Schisandra chinensis fruit extract attenuates albuminuria and protects podocyte integrity in a mouse model of streptozotocin-induced diabetic nephropathy.
ABSTRACT Schisandra chinensis fruit is widely used in Chinese medicine for the treatment of hepatic, renal, heart, cerebrovascular and infectious diseases.
To investigate the effects of Schisandra chinensis fruit extract (SE) on albuminuria and podocyte injury as well as the underlying mechanism in the mouse model of streptozotocin (STZ)-induced diabetic nephropathy and in cultured mouse podocyte cells.

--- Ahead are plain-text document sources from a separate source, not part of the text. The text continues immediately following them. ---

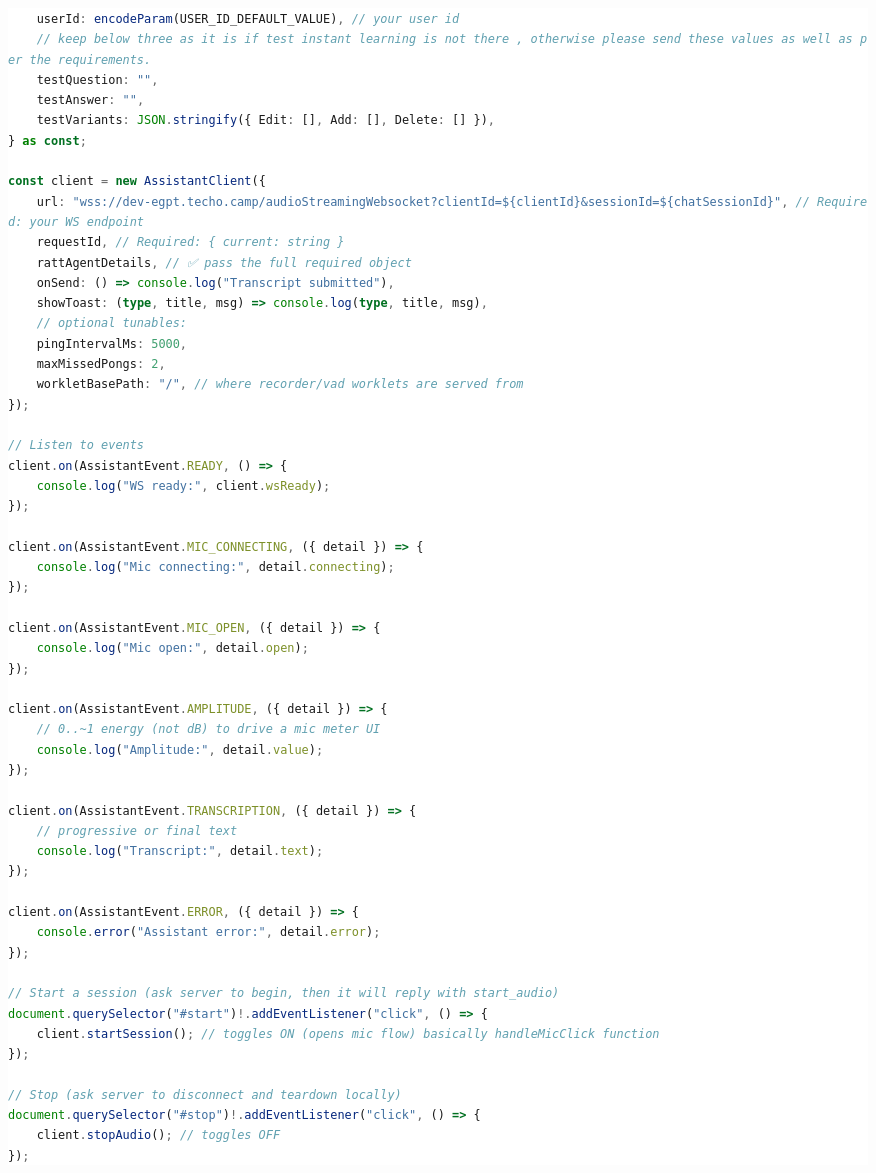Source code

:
```ts
    userId: encodeParam(USER_ID_DEFAULT_VALUE), // your user id
    // keep below three as it is if test instant learning is not there , otherwise please send these values as well as per the requirements.
    testQuestion: "",
    testAnswer: "",
    testVariants: JSON.stringify({ Edit: [], Add: [], Delete: [] }),
} as const;

const client = new AssistantClient({
    url: "wss://dev-egpt.techo.camp/audioStreamingWebsocket?clientId=${clientId}&sessionId=${chatSessionId}", // Required: your WS endpoint
    requestId, // Required: { current: string }
    rattAgentDetails, // ✅ pass the full required object
    onSend: () => console.log("Transcript submitted"),
    showToast: (type, title, msg) => console.log(type, title, msg),
    // optional tunables:
    pingIntervalMs: 5000,
    maxMissedPongs: 2,
    workletBasePath: "/", // where recorder/vad worklets are served from
});

// Listen to events
client.on(AssistantEvent.READY, () => {
    console.log("WS ready:", client.wsReady);
});

client.on(AssistantEvent.MIC_CONNECTING, ({ detail }) => {
    console.log("Mic connecting:", detail.connecting);
});

client.on(AssistantEvent.MIC_OPEN, ({ detail }) => {
    console.log("Mic open:", detail.open);
});

client.on(AssistantEvent.AMPLITUDE, ({ detail }) => {
    // 0..~1 energy (not dB) to drive a mic meter UI
    console.log("Amplitude:", detail.value);
});

client.on(AssistantEvent.TRANSCRIPTION, ({ detail }) => {
    // progressive or final text
    console.log("Transcript:", detail.text);
});

client.on(AssistantEvent.ERROR, ({ detail }) => {
    console.error("Assistant error:", detail.error);
});

// Start a session (ask server to begin, then it will reply with start_audio)
document.querySelector("#start")!.addEventListener("click", () => {
    client.startSession(); // toggles ON (opens mic flow) basically handleMicClick function
});

// Stop (ask server to disconnect and teardown locally)
document.querySelector("#stop")!.addEventListener("click", () => {
    client.stopAudio(); // toggles OFF
});
```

SE was orally administrated in STZ-induced diabetic nephropathy mice for 7 weeks, at a daily dose of 5g/kg body weight. The urinary albumin/creatinine ratio and urine albumin excretion rate were measured at the 6th and 9th week of the experiment. The extent of glomerulosclerosis and extracellular matrix deposition were determined by periodic acid-silver methenamine and Masson's trichrome staining. The amount of podocytes and the integrity of the slit diaphragm were detected by immunohistological staining of podocyte markers, Wilms' tumor 1 and nephrin. Alpha-smooth muscle actin, E-cadherin and plasminogen activator inhibitor-1 were measured by western blot and immunohistological staining to evaluate the level of epithelial-to-mesenchymal transition (EMT). Real-time reverse transcription PCR was used to detect the mRNA level of E-cadherin, alpha-SMA and snail in cultured podocyte cells.
Treatment with SE significantly decreased the urine albumin excretion rate and urinary albumin/creatinine ratio. In addition, SE attenuated glomerulosclerosis and protected against podocyte loss and integrity of the slit diaphragm. Furthermore, SE effectively prevented the EMT of podocytes caused by diabetic nephropathy.
Our studies suggest that SE might be beneficial for diabetic nephropathy. The effects of SE on attenuating albuminuria and glomerulosclerosis are possibly mediated by preserving podocyte integrity through suppressing EMT.